How little we have learned through history when we condemn a whole people for the actions of a subset of them.

Rather than foolishly lump all Muslim Americans with the “terrorist”  label, I want to paint a contrast and praise Salwa Sarameh, a lovely Muslim woman who owns a Mediterranean restaurant called Oasis in Gallup, New. Mexico. I recently enjoyed a delicious dinner there and was impressed not only by the warm hospitality and succulent lamb kabobs followed by knafeh, but the entrepreneurial spirit that is at the core of the United States…something that makes me proud to be an American.
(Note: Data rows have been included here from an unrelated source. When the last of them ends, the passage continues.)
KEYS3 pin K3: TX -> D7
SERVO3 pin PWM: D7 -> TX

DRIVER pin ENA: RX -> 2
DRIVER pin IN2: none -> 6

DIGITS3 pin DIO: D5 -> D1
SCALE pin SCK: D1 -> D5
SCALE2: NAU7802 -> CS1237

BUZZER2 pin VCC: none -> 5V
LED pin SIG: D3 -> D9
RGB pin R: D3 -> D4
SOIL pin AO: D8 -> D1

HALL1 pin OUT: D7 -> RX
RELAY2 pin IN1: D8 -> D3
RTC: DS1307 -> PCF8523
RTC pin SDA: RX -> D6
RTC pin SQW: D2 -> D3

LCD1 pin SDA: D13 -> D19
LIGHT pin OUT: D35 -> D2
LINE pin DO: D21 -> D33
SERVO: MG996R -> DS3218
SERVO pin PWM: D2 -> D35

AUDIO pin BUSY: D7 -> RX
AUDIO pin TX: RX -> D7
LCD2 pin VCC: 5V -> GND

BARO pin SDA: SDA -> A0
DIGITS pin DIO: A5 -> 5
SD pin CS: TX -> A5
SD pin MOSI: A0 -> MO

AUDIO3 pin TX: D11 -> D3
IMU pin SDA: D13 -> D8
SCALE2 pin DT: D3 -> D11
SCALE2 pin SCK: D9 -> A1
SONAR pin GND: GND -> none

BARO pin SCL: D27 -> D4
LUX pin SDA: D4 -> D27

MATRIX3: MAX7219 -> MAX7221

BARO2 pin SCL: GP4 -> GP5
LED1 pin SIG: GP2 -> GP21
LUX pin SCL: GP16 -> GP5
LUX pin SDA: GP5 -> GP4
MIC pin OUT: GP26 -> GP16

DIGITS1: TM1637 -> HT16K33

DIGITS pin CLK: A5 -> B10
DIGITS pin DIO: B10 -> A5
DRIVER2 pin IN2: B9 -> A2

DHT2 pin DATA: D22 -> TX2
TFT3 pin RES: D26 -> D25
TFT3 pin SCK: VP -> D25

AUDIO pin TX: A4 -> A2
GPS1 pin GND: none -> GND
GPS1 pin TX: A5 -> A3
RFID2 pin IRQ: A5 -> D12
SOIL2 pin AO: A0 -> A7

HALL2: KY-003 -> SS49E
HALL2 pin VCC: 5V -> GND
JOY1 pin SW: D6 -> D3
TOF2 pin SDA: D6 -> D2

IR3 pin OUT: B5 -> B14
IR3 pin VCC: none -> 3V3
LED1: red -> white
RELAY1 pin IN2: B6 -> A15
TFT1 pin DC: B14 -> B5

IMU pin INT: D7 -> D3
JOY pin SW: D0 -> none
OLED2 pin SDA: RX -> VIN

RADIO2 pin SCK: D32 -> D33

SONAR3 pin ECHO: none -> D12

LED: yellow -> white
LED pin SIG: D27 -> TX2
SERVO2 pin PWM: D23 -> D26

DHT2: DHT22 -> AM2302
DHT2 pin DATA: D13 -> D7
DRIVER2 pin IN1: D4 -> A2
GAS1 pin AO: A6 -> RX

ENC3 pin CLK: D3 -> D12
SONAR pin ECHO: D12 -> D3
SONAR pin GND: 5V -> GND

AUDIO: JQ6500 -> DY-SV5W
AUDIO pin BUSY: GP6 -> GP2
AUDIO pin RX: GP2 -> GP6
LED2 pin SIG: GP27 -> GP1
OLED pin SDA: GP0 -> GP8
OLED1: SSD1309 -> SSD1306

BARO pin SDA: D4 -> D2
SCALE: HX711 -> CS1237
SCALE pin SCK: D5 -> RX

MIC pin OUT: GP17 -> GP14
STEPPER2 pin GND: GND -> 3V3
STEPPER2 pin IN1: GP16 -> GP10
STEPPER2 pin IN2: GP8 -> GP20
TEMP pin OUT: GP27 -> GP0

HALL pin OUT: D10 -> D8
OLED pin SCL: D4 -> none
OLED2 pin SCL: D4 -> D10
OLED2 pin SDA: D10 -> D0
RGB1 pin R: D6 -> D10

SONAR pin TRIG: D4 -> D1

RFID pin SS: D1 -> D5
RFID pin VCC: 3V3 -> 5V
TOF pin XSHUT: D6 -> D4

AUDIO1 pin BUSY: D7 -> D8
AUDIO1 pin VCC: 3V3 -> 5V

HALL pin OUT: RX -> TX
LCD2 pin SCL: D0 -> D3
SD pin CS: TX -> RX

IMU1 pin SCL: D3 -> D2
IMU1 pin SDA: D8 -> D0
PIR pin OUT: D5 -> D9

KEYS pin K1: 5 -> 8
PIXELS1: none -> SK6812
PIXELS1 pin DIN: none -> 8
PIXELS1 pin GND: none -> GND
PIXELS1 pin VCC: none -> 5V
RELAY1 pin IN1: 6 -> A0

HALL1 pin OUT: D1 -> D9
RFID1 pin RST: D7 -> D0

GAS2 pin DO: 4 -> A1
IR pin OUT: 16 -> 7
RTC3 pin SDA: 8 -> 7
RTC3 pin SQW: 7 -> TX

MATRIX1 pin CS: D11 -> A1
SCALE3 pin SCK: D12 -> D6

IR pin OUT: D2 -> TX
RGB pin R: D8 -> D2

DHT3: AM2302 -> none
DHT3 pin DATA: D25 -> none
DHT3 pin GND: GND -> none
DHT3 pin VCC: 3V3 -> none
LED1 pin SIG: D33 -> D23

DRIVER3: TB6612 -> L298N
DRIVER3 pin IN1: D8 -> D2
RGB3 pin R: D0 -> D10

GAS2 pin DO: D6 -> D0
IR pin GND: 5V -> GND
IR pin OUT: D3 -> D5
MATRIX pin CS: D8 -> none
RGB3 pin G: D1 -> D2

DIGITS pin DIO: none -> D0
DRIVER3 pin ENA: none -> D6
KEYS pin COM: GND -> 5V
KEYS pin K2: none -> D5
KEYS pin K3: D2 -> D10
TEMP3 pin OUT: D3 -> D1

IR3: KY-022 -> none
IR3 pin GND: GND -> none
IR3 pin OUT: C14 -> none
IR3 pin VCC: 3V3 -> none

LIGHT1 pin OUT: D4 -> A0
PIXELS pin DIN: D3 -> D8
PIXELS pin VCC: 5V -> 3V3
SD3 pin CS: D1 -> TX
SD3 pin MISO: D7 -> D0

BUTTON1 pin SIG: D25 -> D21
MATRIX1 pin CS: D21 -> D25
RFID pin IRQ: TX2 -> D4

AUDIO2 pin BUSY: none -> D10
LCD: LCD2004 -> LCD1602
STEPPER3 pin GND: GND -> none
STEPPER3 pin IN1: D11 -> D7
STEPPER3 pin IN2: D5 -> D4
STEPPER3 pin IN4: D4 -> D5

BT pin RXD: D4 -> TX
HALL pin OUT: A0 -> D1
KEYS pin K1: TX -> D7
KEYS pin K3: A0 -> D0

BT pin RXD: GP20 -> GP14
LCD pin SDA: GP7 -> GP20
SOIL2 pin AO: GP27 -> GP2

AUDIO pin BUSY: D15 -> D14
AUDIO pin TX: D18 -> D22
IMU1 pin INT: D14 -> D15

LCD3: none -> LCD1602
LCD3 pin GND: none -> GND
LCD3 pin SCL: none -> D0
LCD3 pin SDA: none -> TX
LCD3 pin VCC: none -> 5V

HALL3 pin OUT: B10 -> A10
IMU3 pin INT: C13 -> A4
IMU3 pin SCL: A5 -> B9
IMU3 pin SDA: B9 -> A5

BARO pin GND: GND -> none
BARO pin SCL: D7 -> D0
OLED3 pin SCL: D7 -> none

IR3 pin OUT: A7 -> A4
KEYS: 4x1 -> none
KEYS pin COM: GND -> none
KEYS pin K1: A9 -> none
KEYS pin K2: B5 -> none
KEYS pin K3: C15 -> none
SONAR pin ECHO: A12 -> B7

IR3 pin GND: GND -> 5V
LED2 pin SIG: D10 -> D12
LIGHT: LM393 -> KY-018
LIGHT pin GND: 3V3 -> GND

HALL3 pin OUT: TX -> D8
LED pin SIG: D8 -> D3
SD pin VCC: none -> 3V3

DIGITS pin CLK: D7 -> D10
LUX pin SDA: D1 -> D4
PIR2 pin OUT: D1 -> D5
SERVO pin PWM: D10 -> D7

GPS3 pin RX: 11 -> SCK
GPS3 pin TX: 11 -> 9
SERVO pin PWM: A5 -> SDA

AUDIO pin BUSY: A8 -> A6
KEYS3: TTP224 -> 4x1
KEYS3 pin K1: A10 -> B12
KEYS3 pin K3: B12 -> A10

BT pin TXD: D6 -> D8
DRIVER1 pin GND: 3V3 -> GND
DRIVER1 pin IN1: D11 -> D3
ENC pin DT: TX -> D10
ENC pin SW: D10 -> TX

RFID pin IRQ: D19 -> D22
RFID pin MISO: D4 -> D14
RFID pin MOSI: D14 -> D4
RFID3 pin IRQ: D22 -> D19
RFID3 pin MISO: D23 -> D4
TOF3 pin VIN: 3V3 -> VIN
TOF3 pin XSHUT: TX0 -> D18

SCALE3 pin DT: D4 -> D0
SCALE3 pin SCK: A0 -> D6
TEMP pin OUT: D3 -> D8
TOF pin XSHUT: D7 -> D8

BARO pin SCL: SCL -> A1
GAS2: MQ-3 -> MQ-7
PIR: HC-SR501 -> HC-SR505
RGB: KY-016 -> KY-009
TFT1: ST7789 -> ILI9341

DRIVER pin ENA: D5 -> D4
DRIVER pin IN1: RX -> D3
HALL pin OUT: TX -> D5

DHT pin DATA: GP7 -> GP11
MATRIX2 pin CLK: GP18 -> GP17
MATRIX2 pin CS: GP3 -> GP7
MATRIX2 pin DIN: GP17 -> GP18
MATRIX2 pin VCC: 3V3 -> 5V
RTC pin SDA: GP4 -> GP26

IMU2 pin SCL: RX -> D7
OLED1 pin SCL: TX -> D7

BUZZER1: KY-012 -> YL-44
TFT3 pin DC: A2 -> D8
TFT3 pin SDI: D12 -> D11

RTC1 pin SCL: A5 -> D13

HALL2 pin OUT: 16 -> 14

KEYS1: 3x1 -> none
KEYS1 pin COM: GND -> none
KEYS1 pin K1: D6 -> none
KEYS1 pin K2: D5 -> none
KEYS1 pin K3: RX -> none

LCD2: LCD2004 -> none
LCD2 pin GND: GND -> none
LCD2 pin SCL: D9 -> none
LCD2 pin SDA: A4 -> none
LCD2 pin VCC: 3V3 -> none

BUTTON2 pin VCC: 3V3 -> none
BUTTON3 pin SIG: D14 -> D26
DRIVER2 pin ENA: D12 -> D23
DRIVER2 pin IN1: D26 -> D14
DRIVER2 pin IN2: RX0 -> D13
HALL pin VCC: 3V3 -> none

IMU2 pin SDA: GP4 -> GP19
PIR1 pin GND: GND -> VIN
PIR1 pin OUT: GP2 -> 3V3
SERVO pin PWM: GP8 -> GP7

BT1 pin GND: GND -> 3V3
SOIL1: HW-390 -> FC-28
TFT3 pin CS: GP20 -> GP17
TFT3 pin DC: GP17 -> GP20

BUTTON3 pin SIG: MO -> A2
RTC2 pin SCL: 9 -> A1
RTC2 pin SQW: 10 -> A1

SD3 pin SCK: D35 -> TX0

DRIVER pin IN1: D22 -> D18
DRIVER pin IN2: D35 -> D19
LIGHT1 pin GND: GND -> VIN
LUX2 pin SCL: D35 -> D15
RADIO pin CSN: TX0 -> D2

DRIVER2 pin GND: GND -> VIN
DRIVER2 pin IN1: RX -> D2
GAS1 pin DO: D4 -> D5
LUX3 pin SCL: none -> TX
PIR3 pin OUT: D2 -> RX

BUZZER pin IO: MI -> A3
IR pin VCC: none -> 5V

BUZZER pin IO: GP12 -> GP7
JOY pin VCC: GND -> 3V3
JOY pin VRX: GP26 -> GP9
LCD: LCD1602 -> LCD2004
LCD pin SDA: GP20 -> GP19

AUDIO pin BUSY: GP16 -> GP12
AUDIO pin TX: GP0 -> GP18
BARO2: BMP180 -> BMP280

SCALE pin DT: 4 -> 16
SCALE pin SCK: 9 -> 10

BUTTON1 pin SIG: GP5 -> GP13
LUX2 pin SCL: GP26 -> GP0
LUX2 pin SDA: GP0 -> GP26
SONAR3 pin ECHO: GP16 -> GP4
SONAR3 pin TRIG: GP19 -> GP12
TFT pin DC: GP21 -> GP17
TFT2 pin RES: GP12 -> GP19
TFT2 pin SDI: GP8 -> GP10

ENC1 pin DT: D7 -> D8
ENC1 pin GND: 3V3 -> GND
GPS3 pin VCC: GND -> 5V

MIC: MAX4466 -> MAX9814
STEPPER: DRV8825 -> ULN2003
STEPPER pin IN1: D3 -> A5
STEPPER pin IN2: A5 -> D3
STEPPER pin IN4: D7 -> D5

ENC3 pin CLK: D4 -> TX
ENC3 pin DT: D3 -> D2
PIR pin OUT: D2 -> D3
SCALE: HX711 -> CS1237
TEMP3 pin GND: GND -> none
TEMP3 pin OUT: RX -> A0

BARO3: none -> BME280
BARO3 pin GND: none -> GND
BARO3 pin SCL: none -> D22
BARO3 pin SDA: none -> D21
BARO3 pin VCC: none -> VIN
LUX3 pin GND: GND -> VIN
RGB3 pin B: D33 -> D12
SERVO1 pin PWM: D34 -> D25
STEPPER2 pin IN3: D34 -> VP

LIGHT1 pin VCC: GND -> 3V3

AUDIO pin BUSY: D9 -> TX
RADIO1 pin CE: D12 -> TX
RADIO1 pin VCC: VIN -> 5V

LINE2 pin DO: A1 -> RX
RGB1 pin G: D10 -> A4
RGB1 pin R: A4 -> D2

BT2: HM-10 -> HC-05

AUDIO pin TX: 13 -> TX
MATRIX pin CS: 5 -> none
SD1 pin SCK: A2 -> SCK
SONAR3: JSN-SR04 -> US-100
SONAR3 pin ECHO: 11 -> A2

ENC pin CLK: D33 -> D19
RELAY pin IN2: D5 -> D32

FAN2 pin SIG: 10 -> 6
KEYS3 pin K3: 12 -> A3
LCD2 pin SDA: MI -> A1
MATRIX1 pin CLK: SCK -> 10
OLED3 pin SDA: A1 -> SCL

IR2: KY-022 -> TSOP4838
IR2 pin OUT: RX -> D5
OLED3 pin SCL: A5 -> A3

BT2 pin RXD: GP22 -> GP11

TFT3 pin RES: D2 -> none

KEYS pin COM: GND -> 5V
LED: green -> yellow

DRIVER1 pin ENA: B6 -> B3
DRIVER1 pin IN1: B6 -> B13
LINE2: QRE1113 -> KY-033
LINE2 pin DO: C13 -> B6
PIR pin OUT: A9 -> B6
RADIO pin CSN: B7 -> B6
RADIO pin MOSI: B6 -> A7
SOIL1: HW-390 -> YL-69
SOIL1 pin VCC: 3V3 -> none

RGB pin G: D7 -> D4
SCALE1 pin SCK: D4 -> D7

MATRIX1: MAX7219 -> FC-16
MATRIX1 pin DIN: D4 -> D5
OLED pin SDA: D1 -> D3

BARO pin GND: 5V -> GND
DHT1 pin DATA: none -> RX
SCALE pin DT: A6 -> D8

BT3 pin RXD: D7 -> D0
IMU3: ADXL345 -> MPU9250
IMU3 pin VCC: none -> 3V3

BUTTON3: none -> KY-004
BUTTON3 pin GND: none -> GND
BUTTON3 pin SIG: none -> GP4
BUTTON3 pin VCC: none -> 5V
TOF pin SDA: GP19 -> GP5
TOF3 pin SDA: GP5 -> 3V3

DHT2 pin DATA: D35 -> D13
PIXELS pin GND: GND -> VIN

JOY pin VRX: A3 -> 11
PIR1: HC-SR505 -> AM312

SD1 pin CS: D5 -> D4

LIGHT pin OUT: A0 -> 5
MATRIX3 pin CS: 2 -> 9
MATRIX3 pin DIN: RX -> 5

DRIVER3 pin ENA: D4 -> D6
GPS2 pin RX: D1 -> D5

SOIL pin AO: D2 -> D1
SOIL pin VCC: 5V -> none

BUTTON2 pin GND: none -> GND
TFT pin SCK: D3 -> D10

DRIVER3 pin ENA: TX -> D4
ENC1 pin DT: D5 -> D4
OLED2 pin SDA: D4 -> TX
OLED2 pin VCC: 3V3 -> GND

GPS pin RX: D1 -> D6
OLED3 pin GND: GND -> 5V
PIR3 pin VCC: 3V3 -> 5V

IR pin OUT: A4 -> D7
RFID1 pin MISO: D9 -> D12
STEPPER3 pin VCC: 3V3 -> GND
How dare any of you say, “X is like this so everyone who looks like X or has the same faith system as X is like this.” It’s pure ignorance and absolutely counterproductive in creating a society in which we can all flourish together.

We live in a land in which “Congress shall make no law respecting an establishment of religion, or prohibiting the free exercise thereof.” As much as I love the trappings of the Church of England or the Evangelische Kirche (EKD) in Germany, I’m so thankful for the separation of church and state in the USA that has allowed faith to flourish and prevented government overreach, including during the pandemic. Let’s celebrate that across the ideological spectrum and realize that such freedom and mutual respect has allowed all of us to prosper together…a blessing of being an American citizen.

It’s very simple: judge others on their own merits, not by their religion or skin color. We all make this country a little better than when we do so. I condemn the NOLA terrorist attacks and mourn for the lost. But a tragic situation becomes all the more tragic when we respond by scapegoating.